We rely on simple sequential games with two strategies and two movers. As most of the employed games have prisoner dilemma structures, we label the two strategies as ‘cooperate’ and ‘defect’. In all games, the first-mover makes a decision to cooperate or defect, followed by the second-mover to make the same choice. For the second-movers we utilise the strategy method to elicit decisions, only focusing on behaviour after the first-mover has ‘cooperated’. Previous research has shown that unconditional cooperation (cooperate after defection) is very rare and it is not relevant for the estimation of our distributional preference parameters. The payoffs that can be achieved vary across games, where ‘cooperate-cooperate’ (CC) yields payoffs of (R,R), ‘cooperate-defect’ (CD) yields (S,T) and ‘defect-cooperate’ (DC) as well as ‘defect-defect’ (DD) yields (P,P). In our design we hold R (500 Tokens) constant, and vary P, T and S along 4 values, resulting in 4x4x4 = 64 games in total. The table below presents details on the specific values for P, T and S.
P T S
100 400 20
200 600 40
300 800 90
400 1000 180
Using the decisions from the second-mover, we then estimate three social preference models following the Charness-Rabin (2002) framework. We consider the second-movers choice to ‘cooperate’ to be a result of their social preferences as well as the ‘level of kindness’ by the first-mover. We measure ‘kindness’ along two dimensions, first we define R-P as the amount the first-mover has given to the second-mover and P-S as the risk of the first-mover that is associate with the decision to ‘cooperate’.
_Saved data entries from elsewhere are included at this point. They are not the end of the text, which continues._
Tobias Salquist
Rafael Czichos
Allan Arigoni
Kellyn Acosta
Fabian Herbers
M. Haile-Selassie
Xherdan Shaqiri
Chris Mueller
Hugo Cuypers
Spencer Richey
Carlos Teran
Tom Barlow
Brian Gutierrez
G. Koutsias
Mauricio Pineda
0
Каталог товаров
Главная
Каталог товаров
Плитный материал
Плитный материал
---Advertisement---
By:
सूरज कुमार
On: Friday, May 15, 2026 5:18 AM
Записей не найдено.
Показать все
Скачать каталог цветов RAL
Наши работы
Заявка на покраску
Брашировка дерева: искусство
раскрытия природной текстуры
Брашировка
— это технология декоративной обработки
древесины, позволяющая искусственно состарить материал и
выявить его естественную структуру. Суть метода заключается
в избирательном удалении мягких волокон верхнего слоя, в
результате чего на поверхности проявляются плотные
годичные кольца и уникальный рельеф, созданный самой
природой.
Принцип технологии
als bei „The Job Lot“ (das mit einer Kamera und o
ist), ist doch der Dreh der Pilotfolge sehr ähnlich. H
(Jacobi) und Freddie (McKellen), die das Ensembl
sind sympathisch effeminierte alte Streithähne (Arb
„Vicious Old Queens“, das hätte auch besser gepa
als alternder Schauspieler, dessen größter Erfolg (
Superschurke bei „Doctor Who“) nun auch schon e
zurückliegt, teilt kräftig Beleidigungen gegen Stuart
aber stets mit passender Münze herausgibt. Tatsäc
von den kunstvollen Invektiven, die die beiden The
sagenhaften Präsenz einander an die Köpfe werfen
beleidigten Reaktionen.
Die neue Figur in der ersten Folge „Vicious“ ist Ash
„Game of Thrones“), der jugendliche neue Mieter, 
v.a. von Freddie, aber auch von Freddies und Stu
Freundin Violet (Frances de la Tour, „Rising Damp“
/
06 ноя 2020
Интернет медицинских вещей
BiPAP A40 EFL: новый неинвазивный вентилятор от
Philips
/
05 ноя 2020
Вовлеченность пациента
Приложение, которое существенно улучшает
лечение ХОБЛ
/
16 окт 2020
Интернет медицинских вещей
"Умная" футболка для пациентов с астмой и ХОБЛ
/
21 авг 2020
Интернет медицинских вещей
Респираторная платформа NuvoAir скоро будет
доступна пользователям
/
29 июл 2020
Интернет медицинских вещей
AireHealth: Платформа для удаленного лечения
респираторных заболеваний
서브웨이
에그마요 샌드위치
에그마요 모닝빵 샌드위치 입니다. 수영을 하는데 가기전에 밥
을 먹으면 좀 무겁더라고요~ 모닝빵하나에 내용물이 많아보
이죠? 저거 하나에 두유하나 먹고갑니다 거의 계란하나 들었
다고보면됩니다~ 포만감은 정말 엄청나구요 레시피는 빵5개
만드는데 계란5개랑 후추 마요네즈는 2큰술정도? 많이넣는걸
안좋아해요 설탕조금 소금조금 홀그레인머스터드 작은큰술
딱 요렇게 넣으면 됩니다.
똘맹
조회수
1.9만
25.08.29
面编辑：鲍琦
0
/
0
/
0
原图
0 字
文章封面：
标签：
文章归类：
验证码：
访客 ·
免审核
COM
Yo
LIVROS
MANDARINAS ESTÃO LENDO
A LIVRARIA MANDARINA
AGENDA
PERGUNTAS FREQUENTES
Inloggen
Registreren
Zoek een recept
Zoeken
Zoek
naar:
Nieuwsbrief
The three models we estimate then account for
1. Social preferences + noise
2. Social preferences + first-mover giving to second mover (R-P) + noise
3. Social preferences + first-mover risk to ‘cooperate’ (P-S) + noise
Using logit regressions, we estimate individual distributional preferences and sensitivity to the kindness of the first-mover in the three models described above. Most importantly, the estimated models also include a rationality parameter that captures noisy decisions, thereby allowing us to separate social preferences from noisy decision making.
For the data collection we assign subjects to either the role of the first- or second-mover for the entire experiment. In the beginning of the experiment, we group one first-mover with one second-mover. This match stays the same for the duration of the experiment and each group faces the same 64 game decisions in the identical random order. We always implement ‘defection’ after ‘defection’ for the second-mover and thus use the strategy method to elicit second-mover willingness to ‘cooperate’ after the first-mover’s decision to ‘cooperate’. Thus, both players in our set-up make a binary decision between cooperating and defecting (C, D) in each game. Choices are incentivised by selecting one random game for a group and pay a bonus according to the decisions made.
In addition, we also elicit incentivised beliefs of each player after each game, where the player reports the probability of the other player to choose ‘cooperate’. We incentivise these using a binary scoring mechanism, where honest reporting yields a higher chance to win a fixed bonus than misreporting the probability.
Charness, G., & Rabin, M. (2002). Understanding social preferences with simple tests. The Quarterly Journal of Economics, 117(3), 817-869.
Giamattei, M., Yahosseini, K. S., Gächter, S., & Molleman, L. (2020). LIONESS Lab: a free web-based platform for conducting interactive experiments online. Journal of the Economic Science Association, 6(1), 95-111.